READ ALSO: How much more expensive is it to holiday in Spain this summer?

Caixabank stressed that another reason for the drop in British holidaymakers heading to Spain is that those who can afford a holiday abroad are choosing “more competitive markets” such as Turkey, Greece and Portugal. 

And there’s no doubt that the insufferably hot summer that Spain is having, with four heatwaves so far, has also dissuaded many holidaymakers from Blighty from overcooking in the Spanish sun. 

With headlines such as “This area of Spain could become too hot for tourists” or “tourists say it’s too hot to see any sights” featuring in the UK press, budding British holidaymakers are all too aware of the suffocating weather conditions Spain and other Mediterranean countries are enduring. 

Other UK outlets have urged travellers to try out the cooler Spanish north rather than the usual piping hot Costa Blanca and Costa del Sol destinations.
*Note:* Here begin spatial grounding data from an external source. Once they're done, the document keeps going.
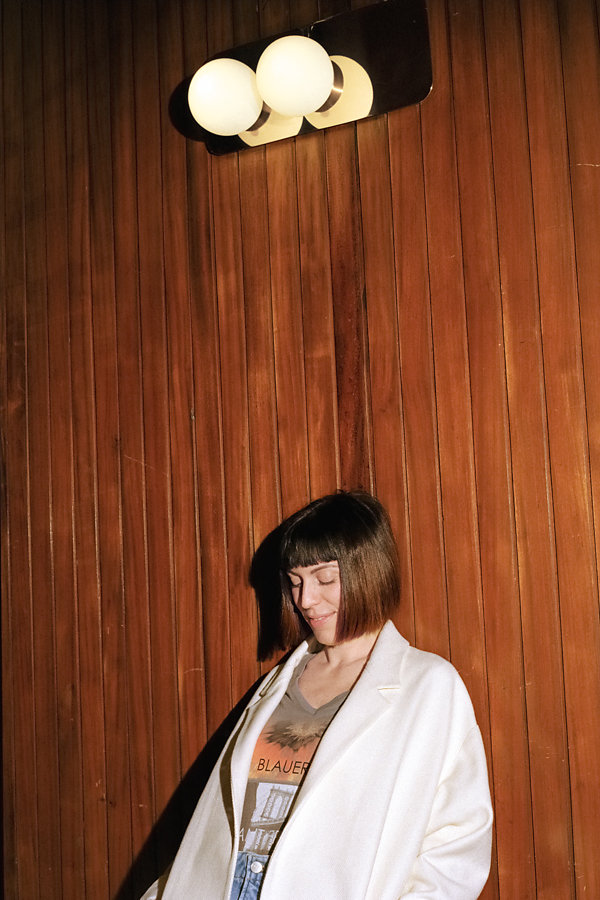
Identify the location of light wall support. (363, 34).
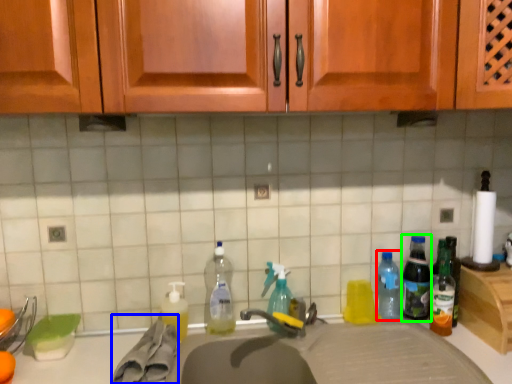
Question: Which is farther away from bottle (highlighted by a red box)? material (highlighted by a blue box) or bottle (highlighted by a green box)?

Choices:
 (A) material
 (B) bottle

Answer: (A)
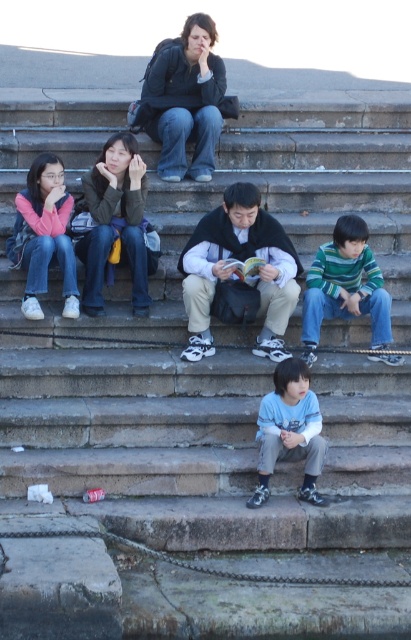
Question: Which of the following is the closest to the observer?

Choices:
 (A) matte green jacket at center
 (B) black matte jacket at center
 (C) light blue cotton shirt at lower center

Answer: (C)

Question: Estimate the real-world distances between objects in this image. Which object is closer to the stone steps at center?

Choices:
 (A) matte pink sweater at left
 (B) light blue cotton shirt at lower center

Answer: (B)

Question: Estimate the real-world distances between objects in this image. Which object is farther from the light blue cotton shirt at lower center?

Choices:
 (A) matte pink sweater at left
 (B) matte green jacket at center
 (C) stone steps at center
 (D) striped knit sweater at right

Answer: (C)

Question: Does black matte jacket at center appear on the right side of light blue cotton shirt at lower center?

Choices:
 (A) no
 (B) yes

Answer: (A)

Question: Does striped knit sweater at right appear under light blue cotton shirt at lower center?

Choices:
 (A) yes
 (B) no

Answer: (B)

Question: Does stone steps at center have a greater width compared to matte pink sweater at left?

Choices:
 (A) no
 (B) yes

Answer: (A)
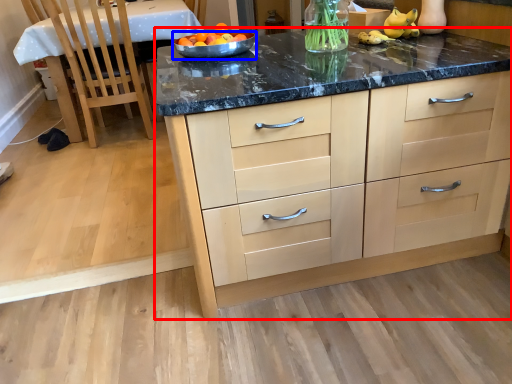
Question: Which of the following is the farthest to the observer, cabinetry (highlighted by a red box) or bowl (highlighted by a blue box)?

Choices:
 (A) cabinetry
 (B) bowl

Answer: (B)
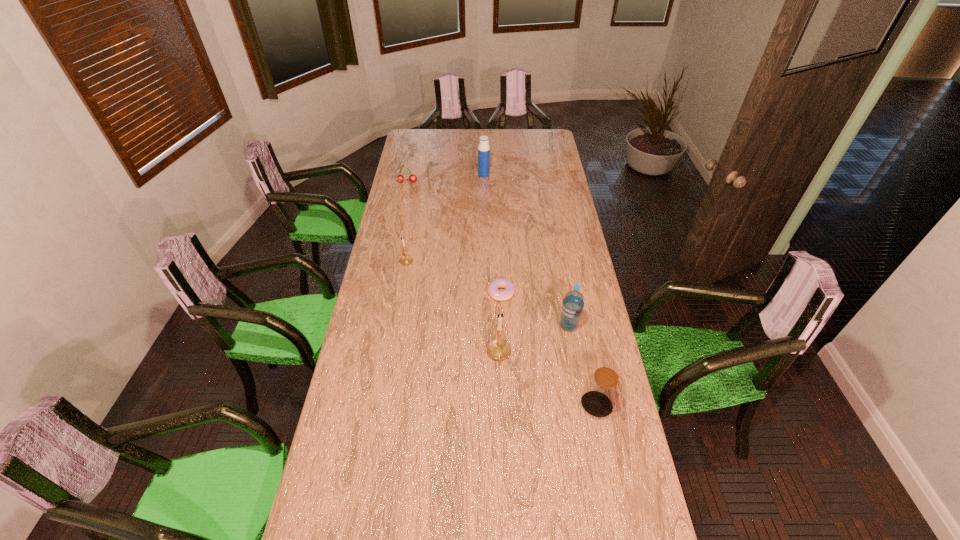
Locate an element on the screen. Image resolution: width=960 pixels, height=540 pixels. free space for a new candle holder on the right is located at coordinates (643, 502).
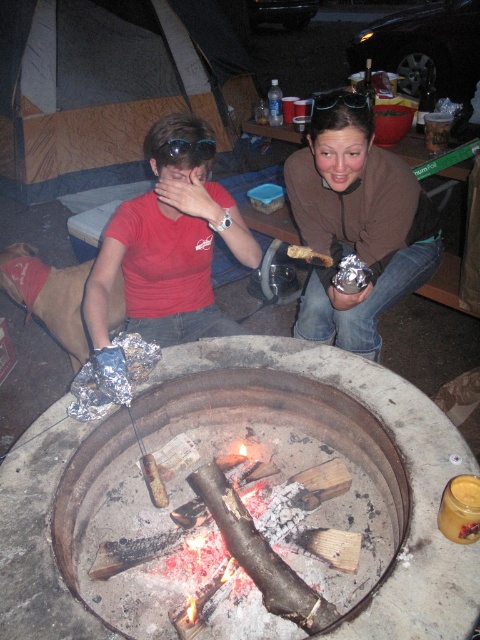
Question: Can you confirm if matte red shirt at center is positioned to the right of black plastic goggles at upper center?

Choices:
 (A) yes
 (B) no

Answer: (A)

Question: Is charcoal gray concrete fire pit at center above black fabric tent at upper left?

Choices:
 (A) no
 (B) yes

Answer: (A)

Question: Based on their relative distances, which object is farther from the black plastic goggles at upper center?

Choices:
 (A) matte brown sweater at center
 (B) matte red shirt at left
 (C) black fabric tent at upper left
 (D) charcoal gray concrete fire pit at center

Answer: (C)

Question: Which point is farther to the camera?

Choices:
 (A) (297, 452)
 (B) (396, 294)
 (C) (365, 102)

Answer: (B)

Question: Which point is farther to the camera?

Choices:
 (A) (323, 97)
 (B) (98, 120)
 (C) (361, 150)
 (D) (121, 604)

Answer: (B)

Question: Is matte red shirt at center bigger than matte red shirt at left?

Choices:
 (A) yes
 (B) no

Answer: (A)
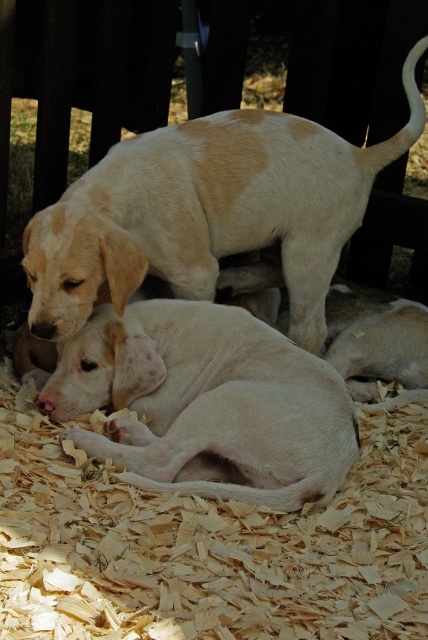
Question: Observing the image, what is the correct spatial positioning of light brown fur at upper center in reference to light beige fur at center?

Choices:
 (A) below
 (B) above

Answer: (B)

Question: Does light brown woodchip at lower center appear on the left side of light beige fur at center?

Choices:
 (A) yes
 (B) no

Answer: (A)

Question: Which point is closer to the camera?

Choices:
 (A) light brown fur at upper center
 (B) light beige fur at center
 (C) light brown woodchip at lower center

Answer: (C)

Question: Does light brown woodchip at lower center have a greater width compared to light beige fur at center?

Choices:
 (A) yes
 (B) no

Answer: (A)

Question: Which of these objects is positioned closest to the light brown woodchip at lower center?

Choices:
 (A) light beige fur at center
 (B) light brown fur at upper center

Answer: (A)

Question: Which of the following is the closest to the observer?

Choices:
 (A) light brown fur at upper center
 (B) light brown woodchip at lower center

Answer: (B)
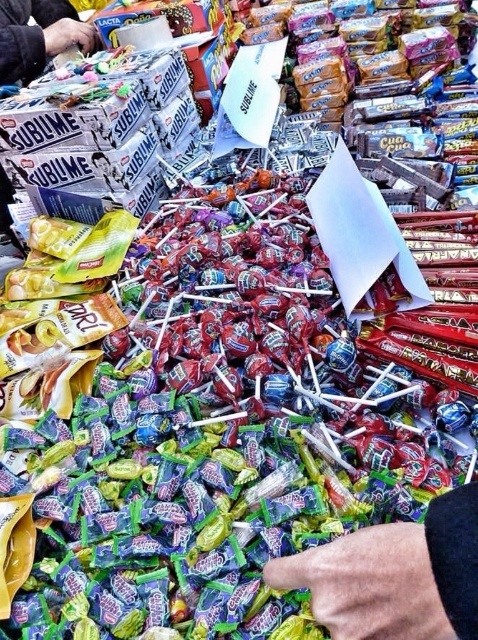
Question: Which point is closer to the camera?

Choices:
 (A) (49, 48)
 (B) (467, 600)

Answer: (B)

Question: Does smooth skin hand at center appear under smooth plastic hand at upper left?

Choices:
 (A) no
 (B) yes

Answer: (B)

Question: Which point is farther to the camera?

Choices:
 (A) (74, 19)
 (B) (464, 600)

Answer: (A)

Question: Can you confirm if smooth skin hand at center is positioned to the left of smooth plastic hand at upper left?

Choices:
 (A) yes
 (B) no

Answer: (B)

Question: From the image, what is the correct spatial relationship of smooth skin hand at center in relation to smooth plastic hand at upper left?

Choices:
 (A) below
 (B) above

Answer: (A)

Question: Which object appears closest to the camera in this image?

Choices:
 (A) smooth plastic hand at upper left
 (B) smooth skin hand at center

Answer: (B)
Another UK poll by InsureandGo found that 71 percent of the 2,000+ British respondents thought that parts of Europe such as Spain, Greece and Turkey will be too hot to visit over summer by 2027.

There’s further concern that the introduction in 2024 of the new (and delayed) ETIAS visa for non-EU visitors, which of course now also applies to UK nationals, could further compel British tourists to choose countries to holiday in rather than Spain.

READ MORE: Will British tourists need to pay for a visa waiver to enter Spain?

However, a drop in the number of British holidaymakers may not be all that bad for Spain, even though they did spend over €17 billion on their Spanish vacations in 2022. 

Towns, cities and islands across the country have been grappling with the problem of overtourism and the consequences it has on everything from quality of life for locals to rent prices. 

READ ALSO: ‘Beach closed’ – Fake signs put up in Spain’s Mallorca to dissuade tourists

The overcrowded nature of Spain’s beaches and most beautiful holiday hotspots appears to be one of the reasons why Germans are visiting Spain in far fewer numbers. A recent report in the country’s most read magazine Stern asked “if the dream is over” in their beloved Mallorca.

Spanish authorities are also seeking to overhaul the cheaper holiday package-driven model that dominates many resorts, which includes moving away from the boozy antics of young British and other European revellers.

Fewer tourists who spend more are what Spain is theoretically now looking for, and the rise in American, Japanese and European tourists other than Brits signify less of a dependence on the British market, one which tends to maintain the country’s tourism status quo for better or for worse.